The other night I attended a lecture and demonstration in which one of the software engineers for the US Army outlined how video game technology is being put to use. The lecturer mentioned, for example, that the update for "America’s Army," a full fledged video game, will be available soon and serves as a recruitment tool. Video game technology is used in other instances as a means of thinking through various scenarios so that the troops will be prepared when confronting a similar situation overseas. The Army, he says, doesn’t want the soldier to discern a difference between the video game scenario and the actual event itself. Once one has become suitably brainwashed, he/she reacts in ways that have been predetermined, in other words.
One scenario duplicated what was meant to happen in Mogadishu, that is, a number of soldiers entering a structure and kidnapping a terrorist leader. The scenario goes much smoother than what occurred in Black Hawk Down; in fact, once the troops get pinned down by a sniper in a building, they call in an airstrike from an A10 Warthog circling overhead, allowing the equivalent of a Bunker Buster to destroy the entire ten-story building and everyone else inside.
Most depressing of all is that the lecturer disclosed that he is currently working on video game scenarios that won’t be released for another four years.
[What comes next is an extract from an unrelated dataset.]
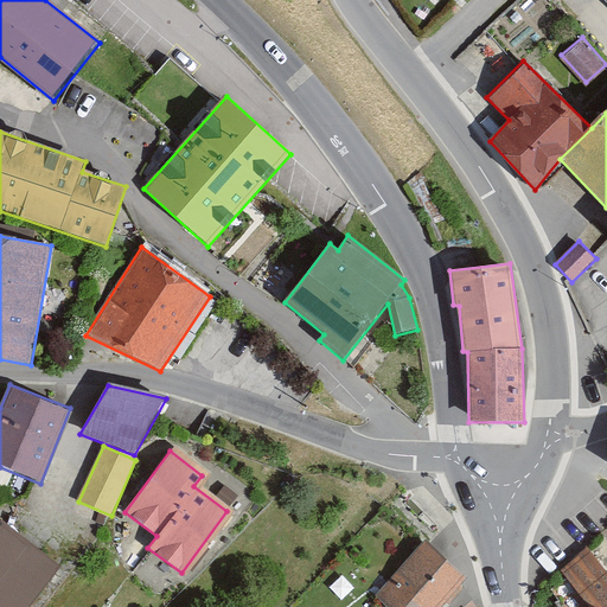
[(0,606),(30,606),(61,567),(0,519),(0,606)]
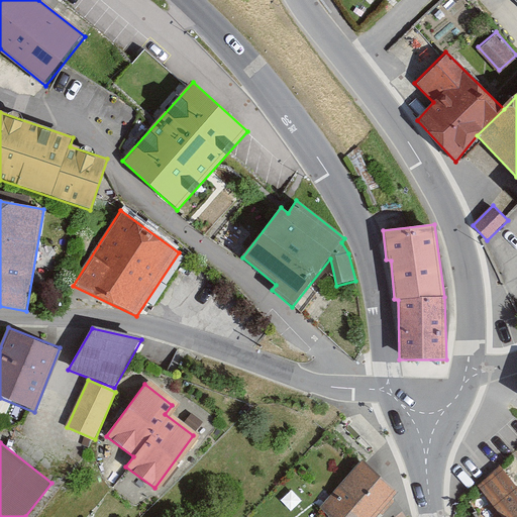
[(516,516),(516,476),(505,463),(482,480),(510,516),(516,516)]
One clip revealed that the US Army expects to remain in the Middle East for much longer than has been disclosed in the corporate media at least. This revelation duplicates the ideas expressed today at the Information Clearing House where the article Corporate Globalization and Middle East Terrorism argues that Cheney and Rumsfeld articulated their intentions six years ago in a white paper “call[ing] for permanent military bases throughout the [Middle East]…[because] America has no intentions of leaving until the last drop of oil runs dry, and Iraq’s [and Iran’s] natural wealth has been privatized.”
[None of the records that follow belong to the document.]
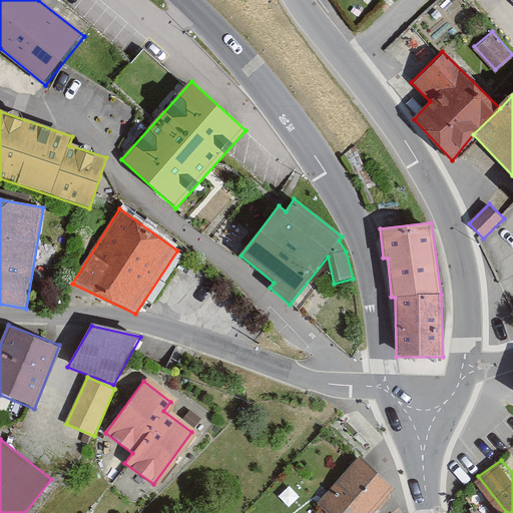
[(355,466),(321,504),(331,512),(365,512),(385,492),(355,466)]
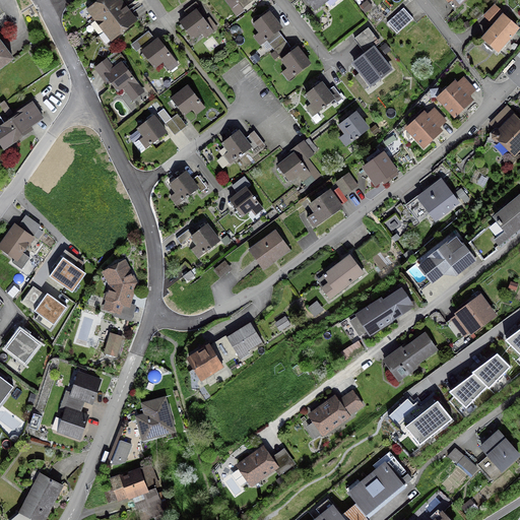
[(92,19),(93,21),(118,3),(121,0),(100,0),(88,9),(95,17),(92,19)]
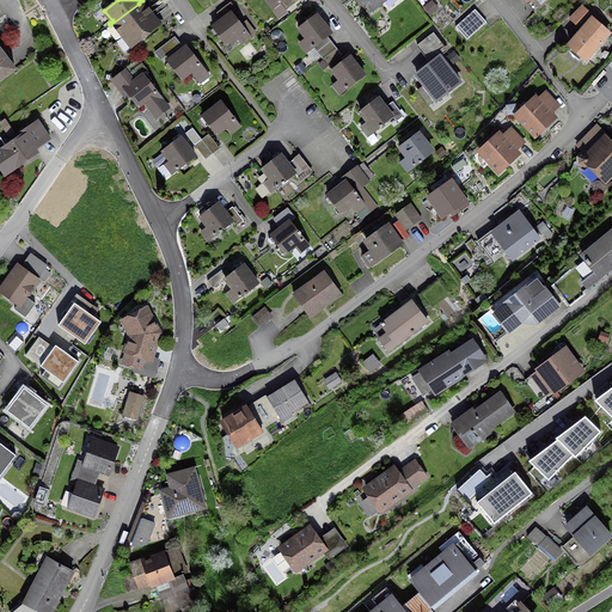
[(297,0),(264,0),(273,10),(279,5),(283,12),(298,0),(297,0)]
Don’t let your children download and play “America’s Army.” Don’t be tempted to purchase a copy when the updated version is released for the Xbox 360 and the Playstation 3 in a few more months. Boycott militarism and vote to make a difference in November (assuming, of course, that our votes count and that the election hasn't been decided by the voting machines already in place).
As a veteran, I'm sure some of what might be said in this book is familiar, but it might still be informative if you haven't already read it, and it talks about video game traingin, if I remember correctly. On Killing: the psychological cost of learning to kill in war and society by David Grossman.
ReplyDeleteThanks, Quinn, for the tip. I noticed in the Table of Contents of this book that two of the final chapters are devoted toward the media, with one chapter in particular addressing the video arcade. How did you happen to hear of this book?